Perhaps it is because women who have been sexually assaulted have not been believed. Not on the whole. And certainly not when the situation is ‘he said’ vs. ‘she said’. (‘He’ usually wins.)

Perhaps it is because women who have been sexually assaulted feel that their only option is to keep it to themselves. [1]

Perhaps it is because a plurality of men still sees women as subordinate and subservient.

Perhaps it is because society still believes in ‘boys will be boys’. Even the women. And the mothers.

Perhaps it is because unless and until we recognize that sexual assault in any form is both abhorrent and unacceptable, we are enabling otherwise ‘decent’ boys and men to commit crimes of which they have little understanding or responsibility.

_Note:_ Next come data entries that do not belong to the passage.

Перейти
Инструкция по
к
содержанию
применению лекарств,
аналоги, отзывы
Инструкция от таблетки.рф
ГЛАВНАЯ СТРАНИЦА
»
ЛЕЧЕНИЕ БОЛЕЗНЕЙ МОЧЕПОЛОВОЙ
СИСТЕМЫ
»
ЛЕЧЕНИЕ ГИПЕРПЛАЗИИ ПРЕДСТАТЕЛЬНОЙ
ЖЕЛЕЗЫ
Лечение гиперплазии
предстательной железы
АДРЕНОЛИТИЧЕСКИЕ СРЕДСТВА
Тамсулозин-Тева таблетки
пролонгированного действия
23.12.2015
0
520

Perhaps it is because we don’t recognize just how damaging any event of sexual assault, regardless of whether it is ‘attempted’ or ‘insignificant’, can be to women and to girls.

Mr. Lowry may very well claim innocence of both recognizing this and enabling it. And he is right to do so. After all, he did not rape these women, nor did he attempt to, and perhaps he did not befriend any of those who did.

But that does not absolve him — nor any one of us — from the recognition that society has enabled men to treat women in whatever way they please. And this must come to an end.

Perhaps the end will come peacefully, and with a mutual understanding. But perhaps it will not. And there will be fire and fury and destruction.

[^1] Before you say anything to me about assumptions, let me tell you that I know these women. And more than one of them.